§ Record extracts:
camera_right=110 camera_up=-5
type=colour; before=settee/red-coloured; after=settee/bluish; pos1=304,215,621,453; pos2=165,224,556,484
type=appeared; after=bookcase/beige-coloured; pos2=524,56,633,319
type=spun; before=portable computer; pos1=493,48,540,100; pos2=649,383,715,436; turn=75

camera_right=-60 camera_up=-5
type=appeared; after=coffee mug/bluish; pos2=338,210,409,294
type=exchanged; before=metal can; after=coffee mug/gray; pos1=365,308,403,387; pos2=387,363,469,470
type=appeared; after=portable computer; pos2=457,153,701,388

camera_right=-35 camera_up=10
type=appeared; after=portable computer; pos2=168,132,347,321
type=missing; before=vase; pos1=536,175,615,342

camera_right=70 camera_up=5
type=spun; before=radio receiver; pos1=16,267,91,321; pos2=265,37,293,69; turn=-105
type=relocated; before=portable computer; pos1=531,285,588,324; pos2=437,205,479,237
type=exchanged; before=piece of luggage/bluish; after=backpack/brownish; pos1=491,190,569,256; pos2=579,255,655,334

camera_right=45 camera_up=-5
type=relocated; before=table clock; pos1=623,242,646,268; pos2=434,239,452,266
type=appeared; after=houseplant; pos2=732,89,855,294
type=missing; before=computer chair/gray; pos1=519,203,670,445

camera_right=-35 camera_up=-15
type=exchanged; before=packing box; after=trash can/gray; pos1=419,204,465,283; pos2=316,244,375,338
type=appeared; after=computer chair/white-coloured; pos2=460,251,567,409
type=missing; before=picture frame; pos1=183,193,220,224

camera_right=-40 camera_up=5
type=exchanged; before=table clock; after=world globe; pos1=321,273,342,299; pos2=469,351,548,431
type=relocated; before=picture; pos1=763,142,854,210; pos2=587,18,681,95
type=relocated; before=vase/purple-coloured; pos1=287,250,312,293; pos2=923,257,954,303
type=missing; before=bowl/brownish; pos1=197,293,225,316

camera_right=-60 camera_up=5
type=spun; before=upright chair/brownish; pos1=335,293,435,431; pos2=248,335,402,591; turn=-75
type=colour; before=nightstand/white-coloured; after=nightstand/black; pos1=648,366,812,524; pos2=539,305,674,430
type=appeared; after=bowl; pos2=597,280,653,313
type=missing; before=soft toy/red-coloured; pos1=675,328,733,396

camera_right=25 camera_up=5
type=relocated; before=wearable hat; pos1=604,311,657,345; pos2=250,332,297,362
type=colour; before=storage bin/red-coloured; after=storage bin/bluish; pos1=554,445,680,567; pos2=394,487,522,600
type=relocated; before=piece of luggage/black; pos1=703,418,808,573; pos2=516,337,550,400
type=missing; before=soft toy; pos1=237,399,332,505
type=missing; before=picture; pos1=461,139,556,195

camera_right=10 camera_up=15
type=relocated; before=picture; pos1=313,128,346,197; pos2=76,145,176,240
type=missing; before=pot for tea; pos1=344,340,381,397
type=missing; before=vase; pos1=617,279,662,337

§ Task item: This calls for an exact transcription of every entry above.

§ Exercise output:
camera_right=110 camera_up=-5
type=colour; before=settee/red-coloured; after=settee/bluish; pos1=304,215,621,453; pos2=165,224,556,484
type=appeared; after=bookcase/beige-coloured; pos2=524,56,633,319
type=spun; before=portable computer; pos1=493,48,540,100; pos2=649,383,715,436; turn=75

camera_right=-60 camera_up=-5
type=appeared; after=coffee mug/bluish; pos2=338,210,409,294
type=exchanged; before=metal can; after=coffee mug/gray; pos1=365,308,403,387; pos2=387,363,469,470
type=appeared; after=portable computer; pos2=457,153,701,388

camera_right=-35 camera_up=10
type=appeared; after=portable computer; pos2=168,132,347,321
type=missing; before=vase; pos1=536,175,615,342

camera_right=70 camera_up=5
type=spun; before=radio receiver; pos1=16,267,91,321; pos2=265,37,293,69; turn=-105
type=relocated; before=portable computer; pos1=531,285,588,324; pos2=437,205,479,237
type=exchanged; before=piece of luggage/bluish; after=backpack/brownish; pos1=491,190,569,256; pos2=579,255,655,334

camera_right=45 camera_up=-5
type=relocated; before=table clock; pos1=623,242,646,268; pos2=434,239,452,266
type=appeared; after=houseplant; pos2=732,89,855,294
type=missing; before=computer chair/gray; pos1=519,203,670,445

camera_right=-35 camera_up=-15
type=exchanged; before=packing box; after=trash can/gray; pos1=419,204,465,283; pos2=316,244,375,338
type=appeared; after=computer chair/white-coloured; pos2=460,251,567,409
type=missing; before=picture frame; pos1=183,193,220,224

camera_right=-40 camera_up=5
type=exchanged; before=table clock; after=world globe; pos1=321,273,342,299; pos2=469,351,548,431
type=relocated; before=picture; pos1=763,142,854,210; pos2=587,18,681,95
type=relocated; before=vase/purple-coloured; pos1=287,250,312,293; pos2=923,257,954,303
type=missing; before=bowl/brownish; pos1=197,293,225,316

camera_right=-60 camera_up=5
type=spun; before=upright chair/brownish; pos1=335,293,435,431; pos2=248,335,402,591; turn=-75
type=colour; before=nightstand/white-coloured; after=nightstand/black; pos1=648,366,812,524; pos2=539,305,674,430
type=appeared; after=bowl; pos2=597,280,653,313
type=missing; before=soft toy/red-coloured; pos1=675,328,733,396

camera_right=25 camera_up=5
type=relocated; before=wearable hat; pos1=604,311,657,345; pos2=250,332,297,362
type=colour; before=storage bin/red-coloured; after=storage bin/bluish; pos1=554,445,680,567; pos2=394,487,522,600
type=relocated; before=piece of luggage/black; pos1=703,418,808,573; pos2=516,337,550,400
type=missing; before=soft toy; pos1=237,399,332,505
type=missing; before=picture; pos1=461,139,556,195

camera_right=10 camera_up=15
type=relocated; before=picture; pos1=313,128,346,197; pos2=76,145,176,240
type=missing; before=pot for tea; pos1=344,340,381,397
type=missing; before=vase; pos1=617,279,662,337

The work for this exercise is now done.